Global meeting to build a pathway to a world free from meningitis

11 Apr 2017
Global meeting to build a pathway to a world free from meningitis

Meningitis Research Foundation is bringing together leading experts in meningitis, septicaemia and health from across the world in a three-day global meeting to be held on the 8-10 May at Wilton Park* in the UK.

During this unique opportunity, global experts will meet to share different perspectives on progress and challenges in combatting meningitis, from the perspective of national and international public health programmes, health systems and patient advocacy through to 2030.

Experts will collectively think about long term goals with the aim of achieving a global vision for meningitis, creating a strong call to action and helping to build a taskforce for the delivery of a roadmap towards defeating meningitis by 2030.

Half a million children under five still die

1 Despite this, it is estimated that around half a million children under five still die of meningitis and sepsis worldwide every year2 so a coordinated effort is needed.

The global vision will help to save lives by highlighting ways to boost equity and access to meningitis prevention, ensure effective diagnosis and treatment, and help provide more support and information to those in need.

The meeting is to take place thanks to support and funding from Wilton Park (a UK Foreign Office executive agency), the Bill & Melinda Gates Foundation, Sanofi Pasteur, GSK and Pfizer.

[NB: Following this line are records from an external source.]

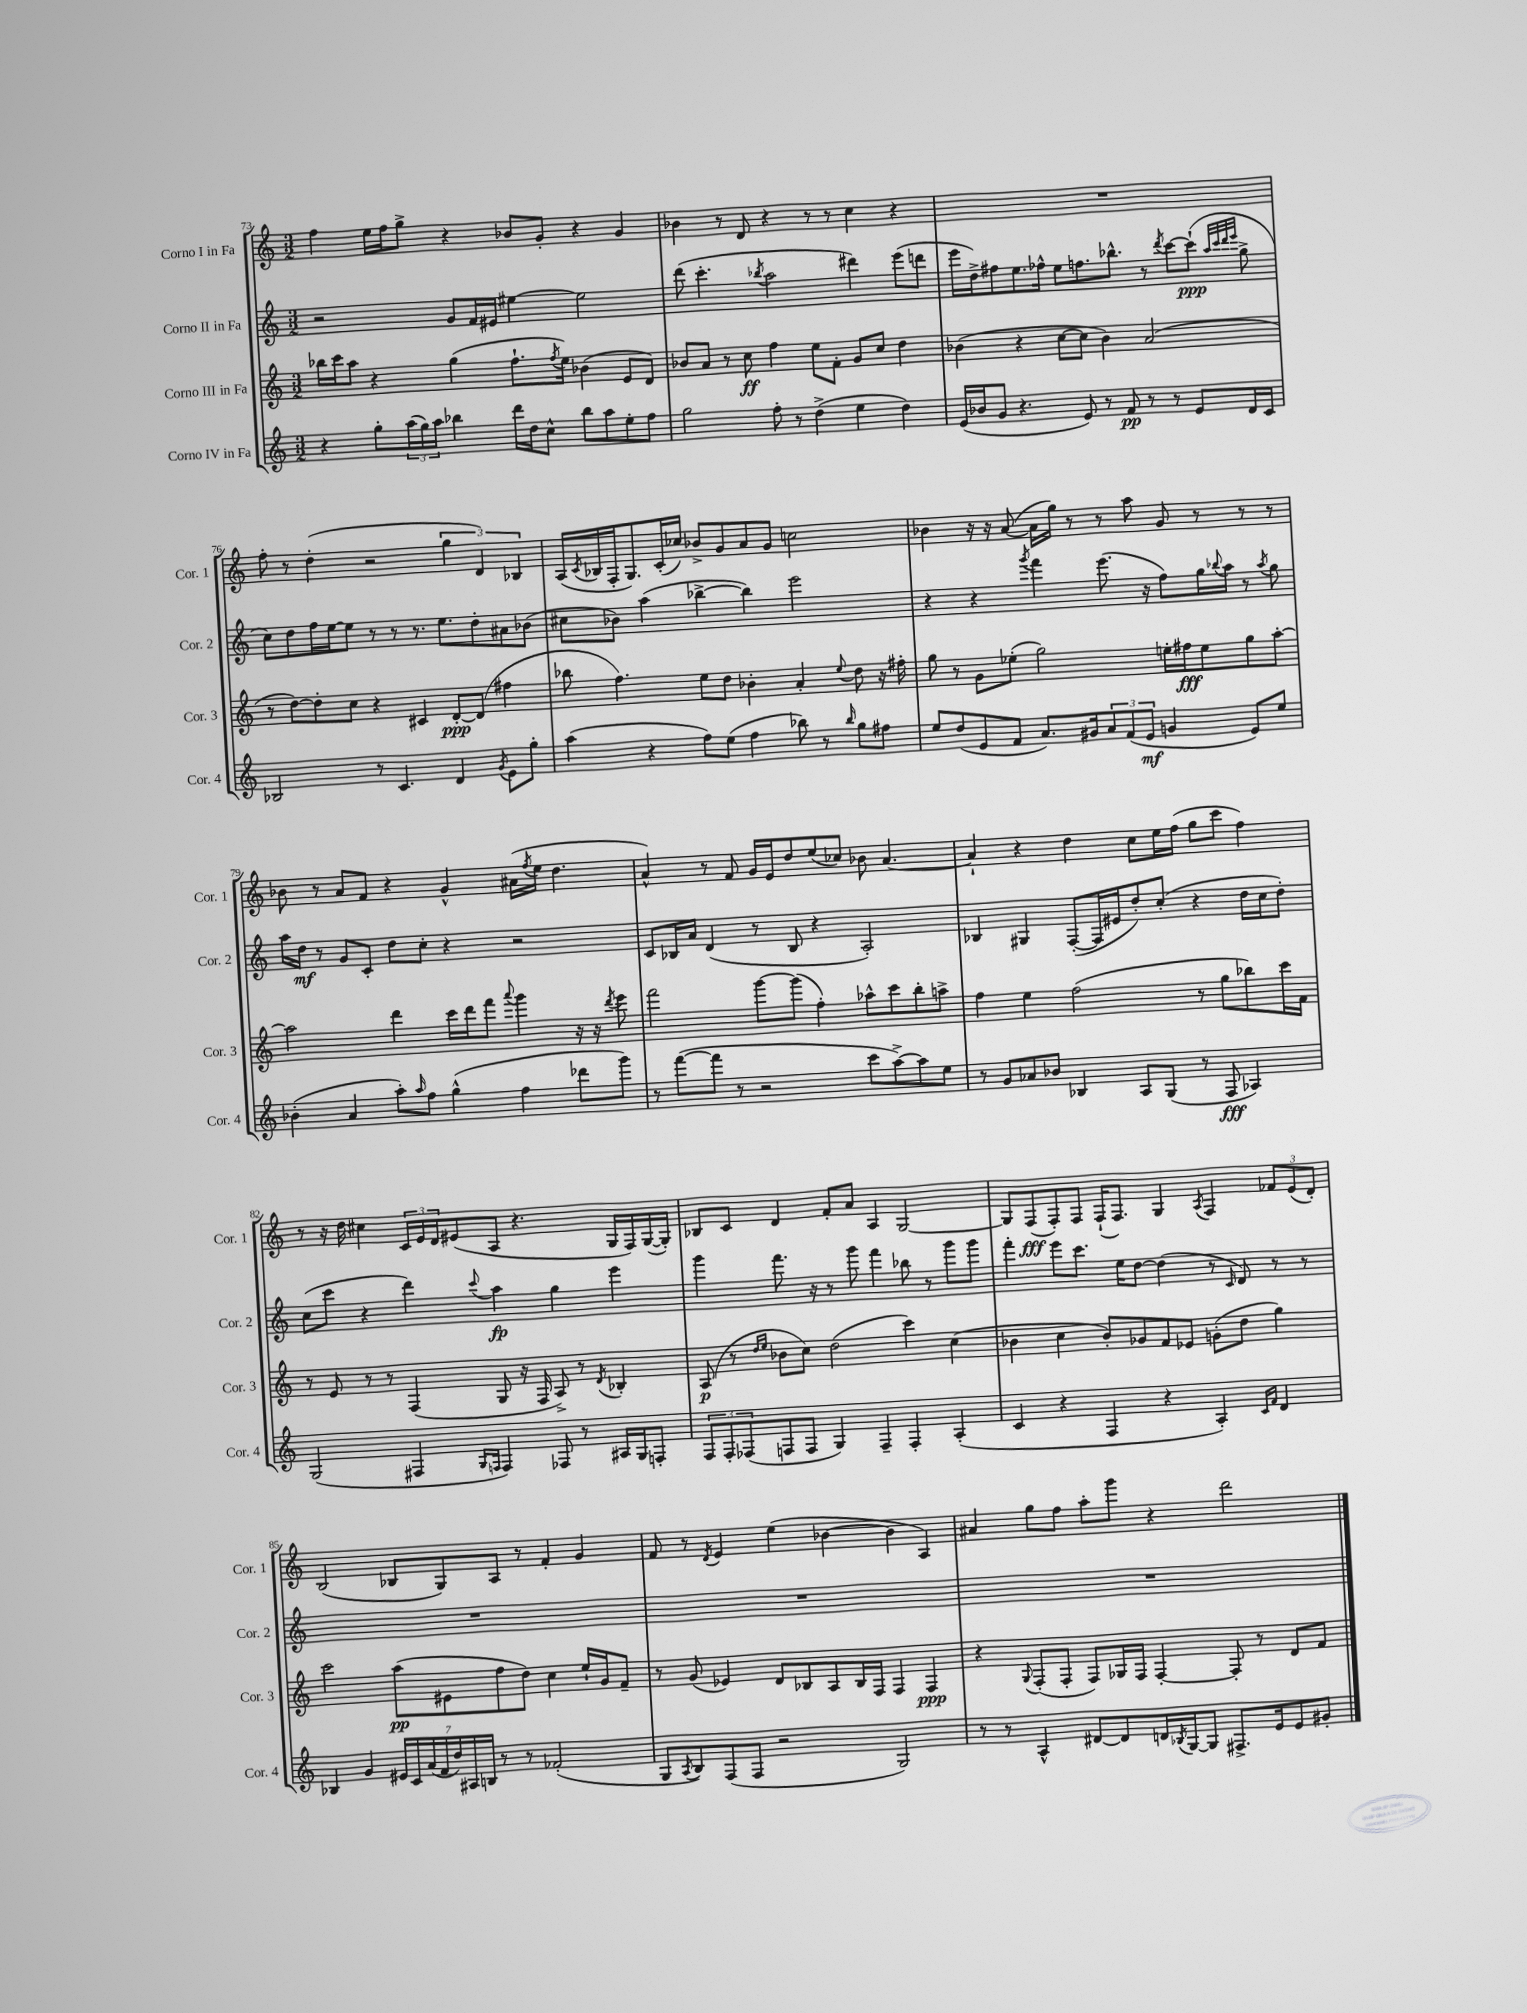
<<
\new StaffGroup <<
\new Staff = "s0" \with { instrumentName = "Corno I in Fa" shortInstrumentName = "Cor. 1" } {
    \clef treble \key c \major \numericTimeSignature \time 3/2
    f''4 e''16 f''16 g''8-> r4 bes'8 g'8-. r4 g'4 |
    bes'4 r8 d'8 r4 r8 r8 c''4 r4 |
    R1. |
    f''8-. r8 d''4-.( r2 \tuplet 3/2 { g''4 d'4) bes4 } |
    a16( \acciaccatura { c'8 } bes16 f16-. g8.) c'16-.( ces''16) bes'8-> g'8 a'8 g'8 c''2 |
    bes'4 r16 r16 a'8~( a'16 g''16) r8 r8 a''8 g'8 r8 r8 r8 |
    bes'8 r8 a'8 f'8 r4 g'4-^ ais'16( \acciaccatura { f''8 } e''16 d''4. |
    a'4-^) r8 f'8 g'16 e'16 d''8 e''8( ces''8) bes'8 a'4.~ |
    a'4-! r4 d''4 c''8 e''16 f''16( g''8 c'''8 f''4) |
    r8 r16 d''16 cis''4 \tuplet 3/2 { c'16 e'16 d'16 } eis'8( a8 r4. g16 f16) g16~( g16-.) |
    bes8 c'8 d'4 f'8-. a'8 a4 g2~ |
    g8 f8\fff( f8-.) f8 f16-!( f8.) g4 \acciaccatura { a8 } f4 \tuplet 3/2 { fes'8 e'8( d'8-.) } |
    b2( bes8 g8) a8 r8 f'4-. g'4 |
    f'8 r8 \acciaccatura { d'8 } e'4 e''4( bes'4~ bes'4 a4) |
    ais'4 g''8 f''8 a''8-. g'''8 r4 d'''2 \bar "|." |
}
\new Staff = "s1" \with { instrumentName = "Corno II in Fa" shortInstrumentName = "Cor. 2" } {
    \clef treble \key c \major \numericTimeSignature \time 3/2
    r2 g'8 f'16 eis'16 eis''4~ eis''2 |
    d'''8( c'''4.-. \acciaccatura { bes''8 } a''2 dis'''4) e'''8( d'''8 |
    e'''16 d''16->) fis''8 e''8. fes''16-^ e''8 f''8. bes''8.-^ r8 \acciaccatura { d'''8 } c'''8~ c'''8-!\ppp( \grace { a''32 c'''32 d'''32 e'''32 } g''8-> |
    c''8) d''8 f''16 e''16~ e''8 r8 r8 r8. e''8. d''8-. ais'8 bes'8( |
    cis''8 bes'8) a''4( bes''4~-> bes''4) e'''2 |
    r4 r4 \acciaccatura { g'''8 } f'''4 e'''8.( r16 f''8) g''16 \appoggiatura { bes''8 } a''16 r8 \acciaccatura { a''8 } g''8 |
    a''16 d''16\mf r8 g'8 c'8-. d''8 c''8-. r4 r2 |
    c'8 bes16 a'16 d'4( r8 bes8 r4 a2-.) |
    bes4 gis4 f8~-.( f16 eis'16 d''8-.) c''8-.( r4 d''16 c''16 d''8-.) |
    c''8( c'''8 r4 d'''4) \appoggiatura { c'''8 } a''4\fp g''4 e'''4 |
    g'''4 f'''8. r16 r8 g'''8 f'''4 bes''8 r8 g'''8 g'''8 |
    f'''4-. e'''8 c'''8. e''16 d''8~ d''4( r8 \grace { c'16 } d'8) r8 r8 |
    R1. |
    R1. |
    R1. \bar "|." |
}
\new Staff = "s2" \with { instrumentName = "Corno III in Fa" shortInstrumentName = "Cor. 3" } {
    \clef treble \key c \major \numericTimeSignature \time 3/2
    bes''16 c'''16 a''8 r4 g''4( f''8.-! \acciaccatura { f''8 } e''16) bes'4( e'8 d'8) |
    bes'8 a'8 r8 c''8\ff f''4 e''8 f'8-. g'8 c''8 d''4 |
    bes'4( r4 c''8~ c''8 bes'4) a'2( |
    r8 d''8~) d''8-. c''8 r4 cis'4 d'8~-.\ppp d'8( fis''4 |
    bes''8 f''4.) e''8 d''8 bes'4-. a'4-. \appoggiatura { e''8 } d''8 r16 fis''16-. |
    g''8 r8 g'8 ees''8-.( g''2) e''16-. fis''16\fff e''8 g''8 a''8~-. |
    a''2 d'''4 c'''16 d'''16 f'''8 \appoggiatura { a'''8 } g'''4 r16 r16 \acciaccatura { d'''8 } e'''8 |
    f'''2 g'''8~ g'''8( f''4-.) aes''8-^ c'''8 b''8-. a''8-> |
    f''4 e''4 f''2( r8 g''8 bes''8) c'''16 f'16 |
    r8 e'8 r8 r8 f4( g8 r16 f16 a8->) r8 \acciaccatura { d'8 } bes4-. |
    a8\p( r8 \grace { d''16 e''16 } bes'8 c''8) d''2( c'''4) c''4( |
    bes'4 c''4 bes'8-.) ges'8 f'8 ees'8 g'8-.( d''8 g''4) |
    c'''2 a''8\pp( eis'8 f''8 d''8) c''4 e''16-! g'16 f'8-- |
    r8 g'8( ees'4) d'8 bes8 a8 bes16 f16 f4 f4\ppp |
    r4 \appoggiatura { g8 } f8-.( f8-. f8) ges16 f16 f4~-. f8-. r8 d'8 f'8 \bar "|." |
}
\new Staff = "s3" \with { instrumentName = "Corno IV in Fa" shortInstrumentName = "Cor. 4" } {
    \clef treble \key c \major \numericTimeSignature \time 3/2
    r4 g''8-. \tuplet 3/2 { a''16( g''16) a''16 } bes''4 d'''16 d''16 c''8-^ bes''8 a''8 e''8-. f''8 |
    g''2 f''8-. r8 d''4->( e''4 d''4) |
    e'16( bes'16 g'8 r4. e'8) r8 f'8\pp r8 r8 e'8 d'16 c'16 |
    bes2 r8 c'4. d'4 \acciaccatura { g'8 } e'8 g''8-. |
    a''4( r4 f''8) e''8( f''4 bes''8) r8 \grace { bes''16 } g''8 fis''8 |
    e''8 d''8( e'8 f'8 a'8.) gis'16 \tuplet 3/2 { a'8 f'8( e'8\mf } g'4 e'8) e''8 |
    bes'4-.( a'4 a''8-.) \grace { a''16 } f''8 g''4-^( f''4 des'''8 g'''8) |
    r8 f'''8~( f'''8 r8 r2 c'''8 a''8~->) a''8 e''8 |
    r8 g'8 aes'8 bes'8 bes4 a8 g8( r8 f8\fff aes4) |
    g2( fis4 \grace { g16 f16 } f4) fes8 r8 ais16 g16 f8-. |
    \tuplet 3/2 { f8 f8-. fes8( } f8 f8 g4) f4-- f4-. a4-.( |
    c'4 r4 f4 r4 a4-.) \grace { c'16 f'16 } d'4 |
    bes4 g'4 \tuplet 7/4 { eis'16 c'16 a'16( f'16 d''16) ais16 b16 } r8 r8 fes'2-.( |
    g8 \acciaccatura { a8 } b8) f8( f8 r2 g2) |
    r8 r8 a4-^ dis'8~ dis'8 d'16 \acciaccatura { bes8 } g16~ g8 fis8.-> e'16 e'8 gis'8-. \bar "|." |
}
>>
>>
\layout { \context { \Score currentBarNumber = #73 } }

Attendees will include senior health officials, policy makers and leading clinicians from countries affected by meningitis as well as representatives from the World Health Organization, UNICEF, Gavi - the Vaccine Alliance, and other global health organisations, patient groups and pharmaceutical companies.

Save more lives

Vinny Smith, Chief Executive of Meningitis Research Foundation said, “We need global sustainable solutions to meningitis. Meningitis does not respect country borders. It’s a disease that can kill quickly or leave lasting disability and has devastating impacts around the world. It is time to take coordinated action to defeat it. The World Health Organization plays a key role in convening national health authorities from the African meningitis belt. With their help, the expertise that will be brought together in this meeting will enable the sharing of lessons learned about how we can battle against meningitis and save more lives from this deadly disease.”

Brian Greenwood, Professor of Clinical Tropical Medicine, London School of Hygiene and Tropical Medicine said, “There has been enormous progress in the prevention of bacterial meningitis during the past few decades with the development and widespread deployment of effective vaccines against Haemophilus influenzae type b, Streptococcus pneumoniae and Neisseria meningitidis but many children across the world still die from meningitis and others are left permanently disabled. Now is a good time to explore what more can be done to reduce this burden and to characterise new priorities for meningitis research.”

A global effort against meningitis and septicaemia will contribute towards delivering the UN-mandated Sustainable Development Goals and their inclusion of ‘affordable vaccines and medicines for all’.

*Wilton Park organises nearly 65 events a year in the UK and overseas, bringing together leading representatives from the worlds of politics, diplomacy, academia, business, civil society, the military and the media. Wilton Park is an executive agency of the Foreign and Commonwealth Office. Further information is available at wiltonpark.org.uk.

  • Institute for Health Metrics and Evaluation. Global Burden of Disease. Available from: http://vizhub.healthdata.org/gbd-compare/.
  • Liu, L., et al., Global, regional, and national causes of under-5 mortality in 2000-15: an updated systematic analysis with implications for the Sustainable Development Goals. Lancet, 2016. 388(10063): p. 3027-3035.